Data for this task:
_ _ _ _ _
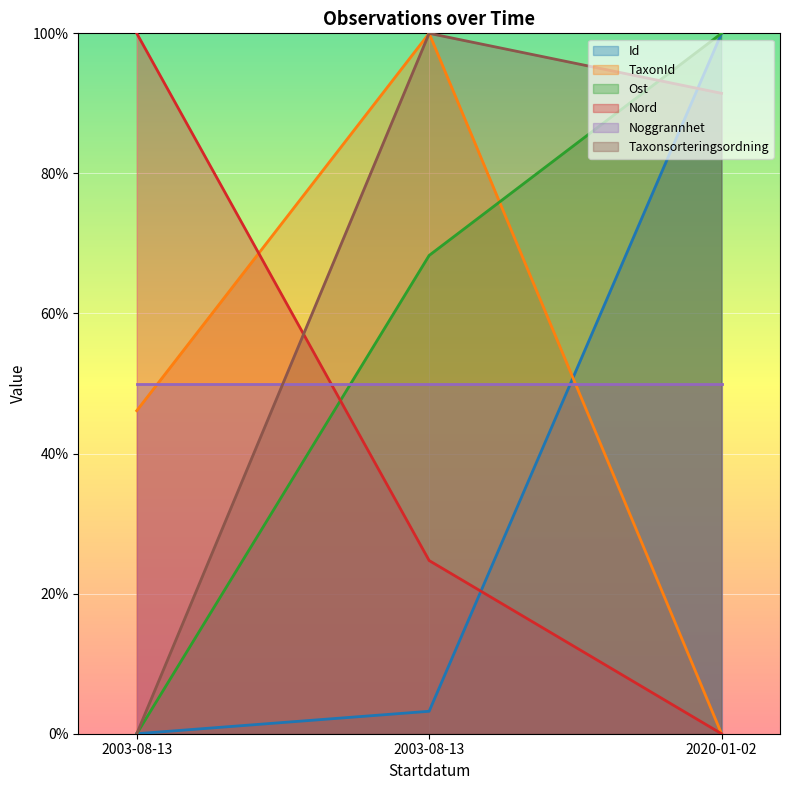

Does the chart display data point markers on the line(s)?

No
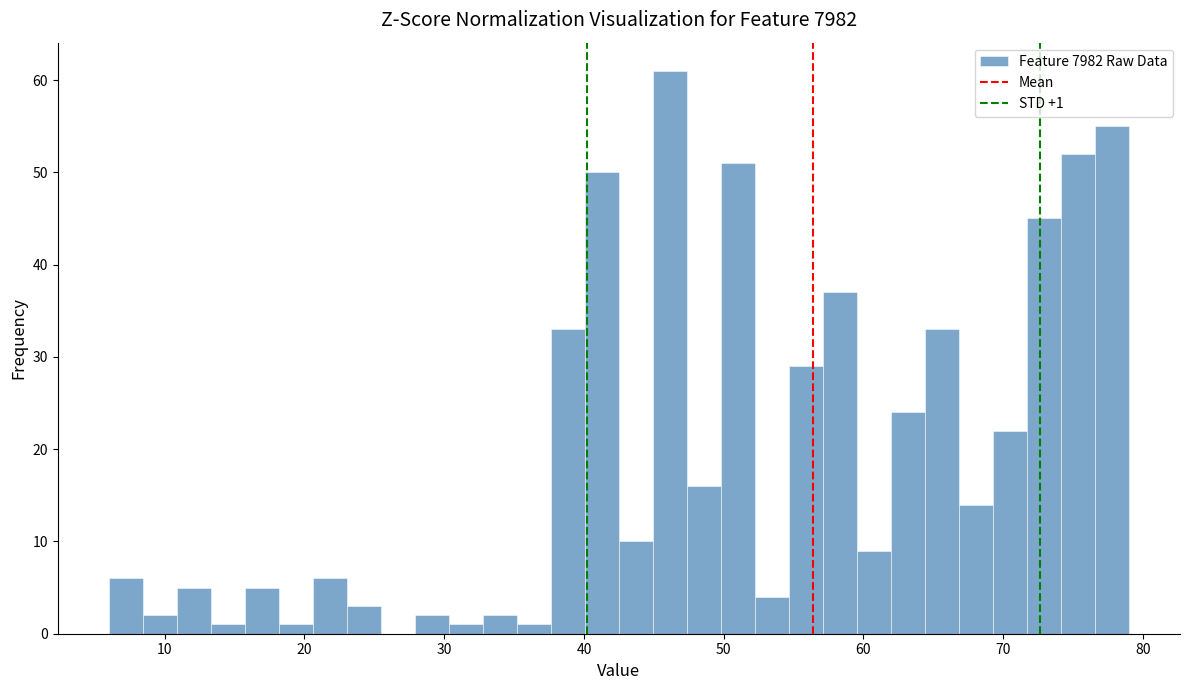

Around what value on the x-axis is the tallest bar? Give the approximate position of its centre, as read against the axis.

46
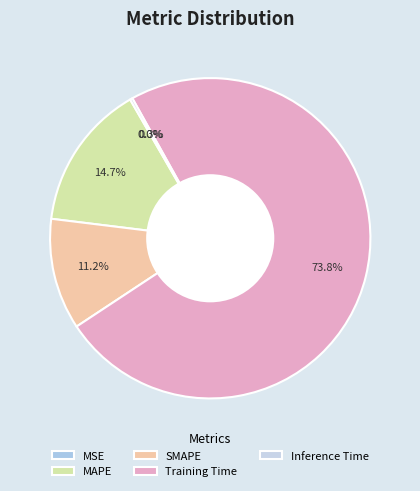

What percentage is NOT represented by Training Time?

26.2%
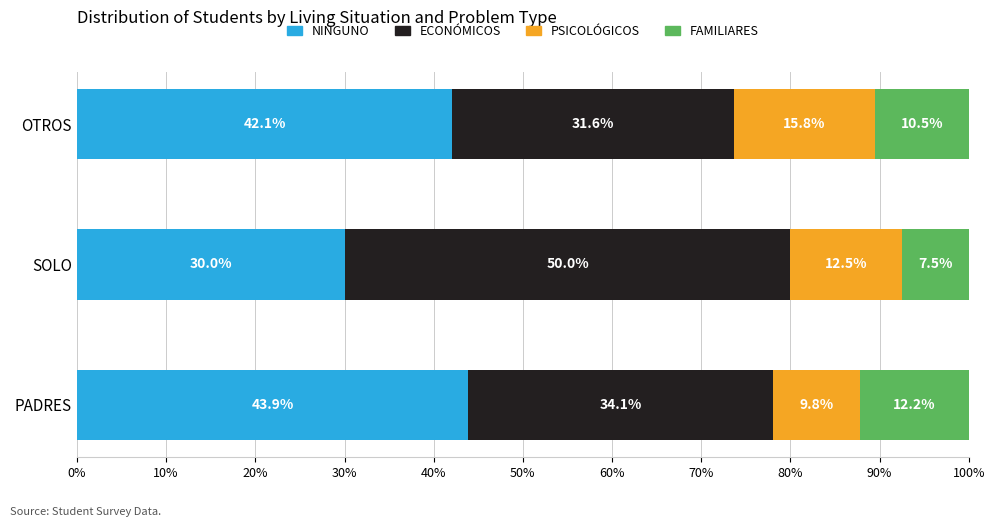

What is the total value across all series at OTROS?

100.0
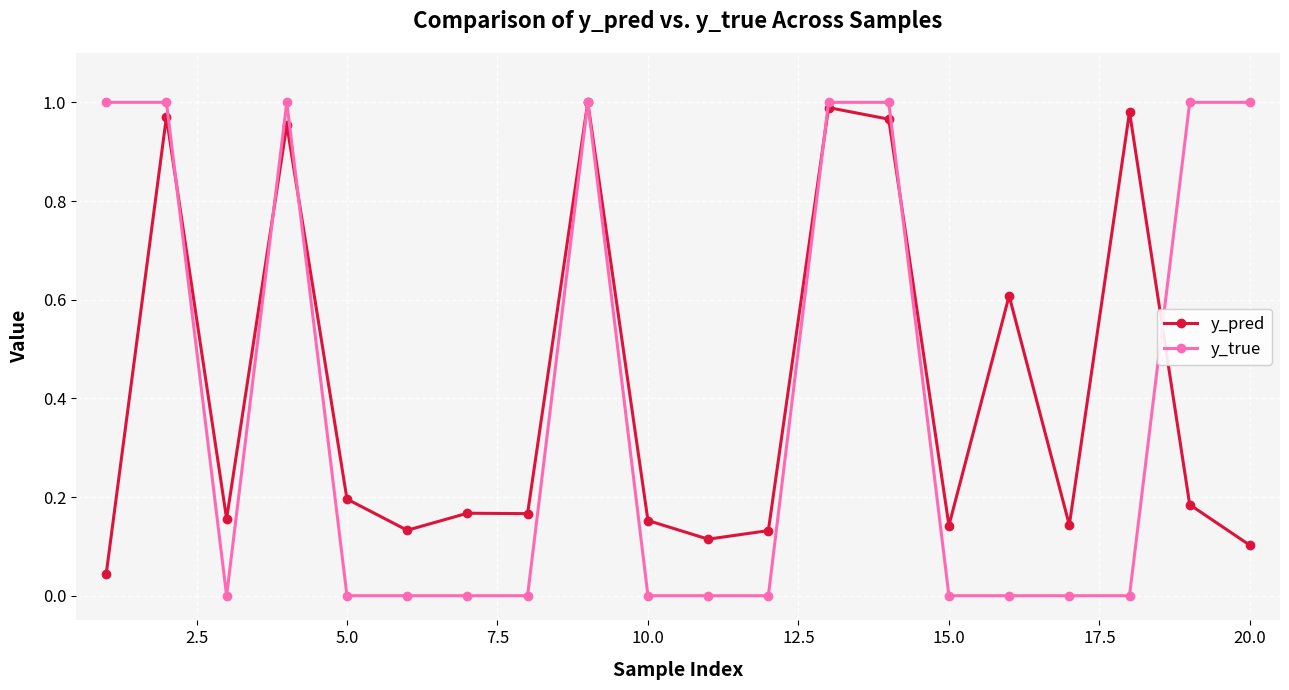

What is the average value of the y_true series?

0.4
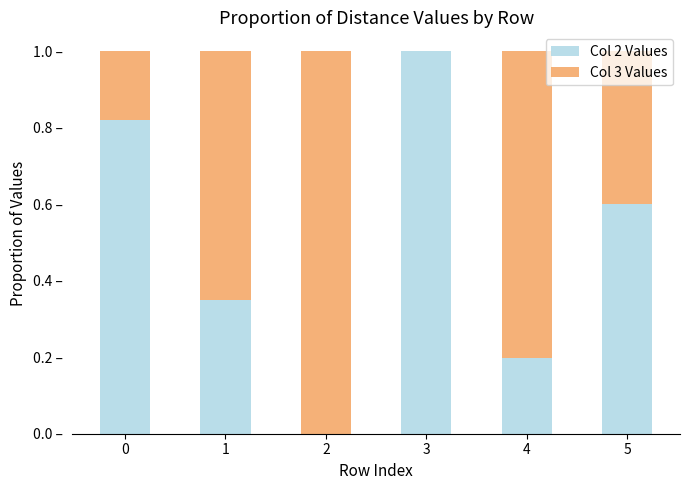

At which label does Col 2 Values reach its peak?

3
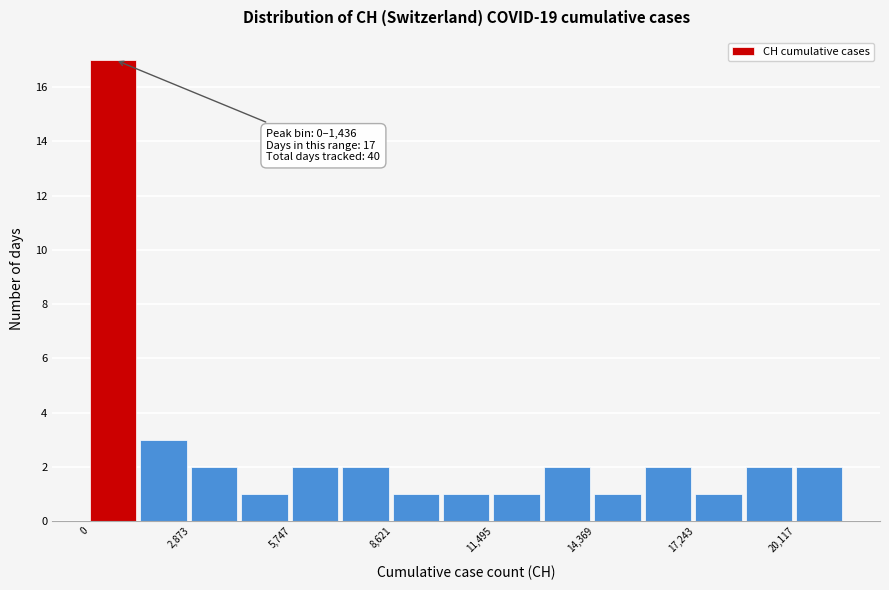

Read against the x-axis, roughly where is the centre of the tallest bar?

500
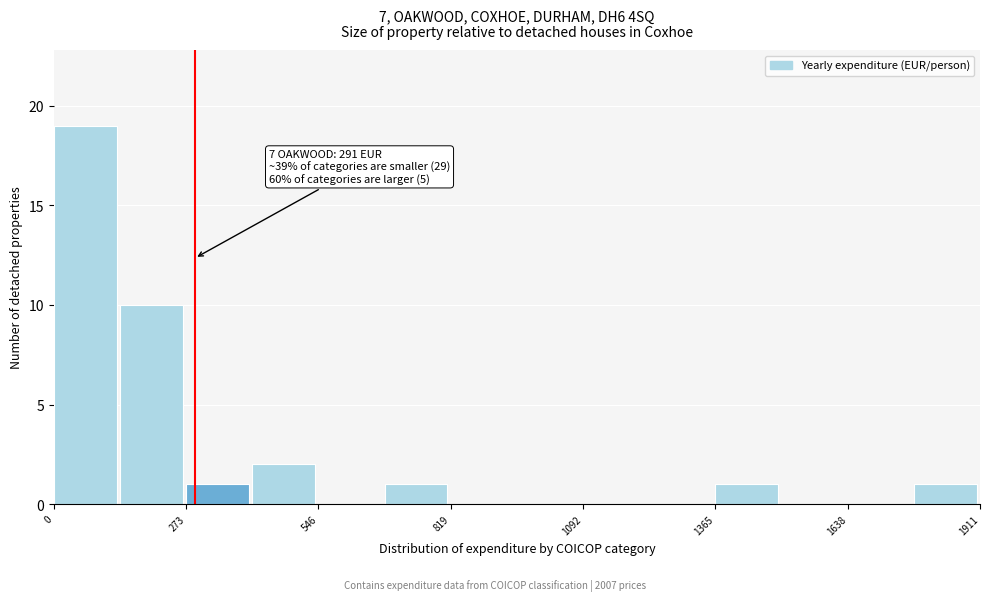

Around what value on the x-axis is the tallest bar? Give the approximate position of its centre, as read against the axis.

50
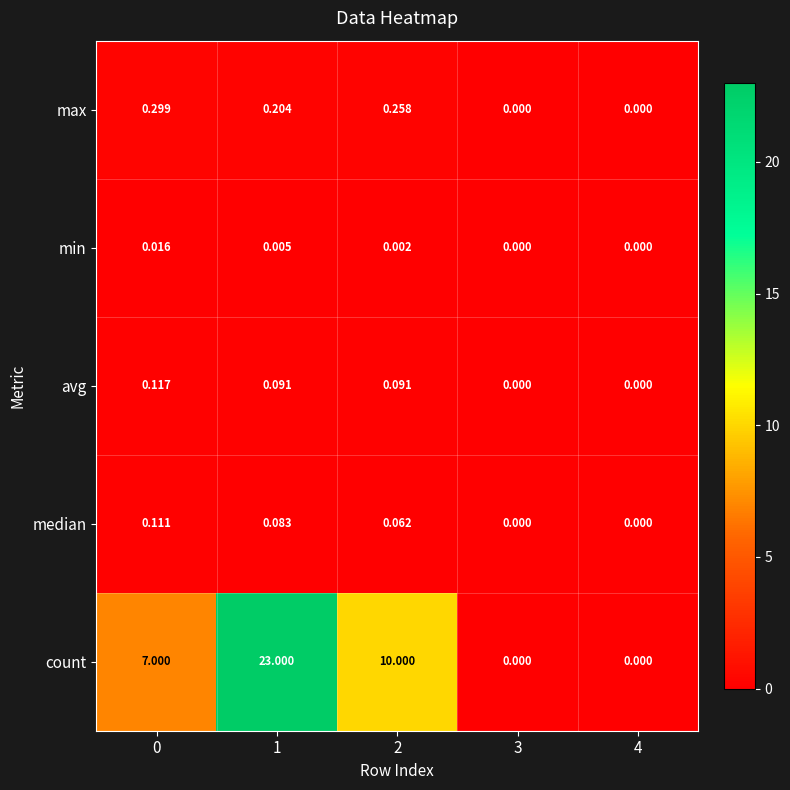

List the series in order of their peak value, highest first.

count, max, avg, median, min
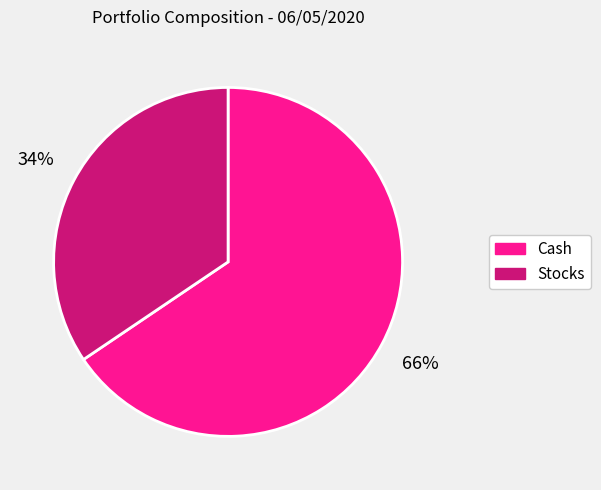

The Cash slice represents 55% of the pie. True or false?

False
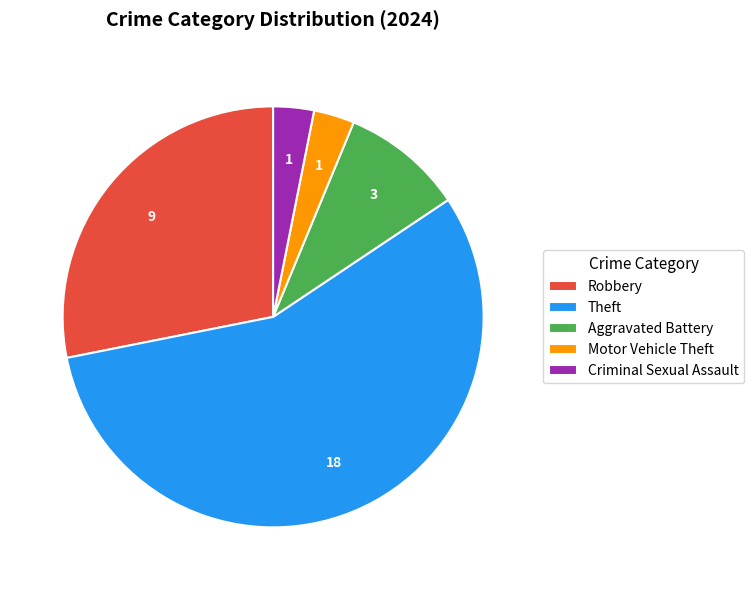

How many slices are in this pie chart?

5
_ _ _ _ _
Task goal: Format every line of the listing above as a numbered list, omitting blank lines and the picture lines.

Reply:
1. Does the chart display data point markers on the line(s)?
2. No
3. Around what value on the x-axis is the tallest bar? Give the approximate position of its centre, as read against the axis.
4. 46
5. What percentage is NOT represented by Training Time?
6. 26.2%
7. What is the total value across all series at OTROS?
8. 100.0
9. What is the average value of the y_true series?
10. 0.4
11. At which label does Col 2 Values reach its peak?
12. 3
13. Read against the x-axis, roughly where is the centre of the tallest bar?
14. 500
15. Around what value on the x-axis is the tallest bar? Give the approximate position of its centre, as read against the axis.
16. 50
17. List the series in order of their peak value, highest first.
18. count, max, avg, median, min
19. The Cash slice represents 55% of the pie. True or false?
20. False
21. How many slices are in this pie chart?
22. 5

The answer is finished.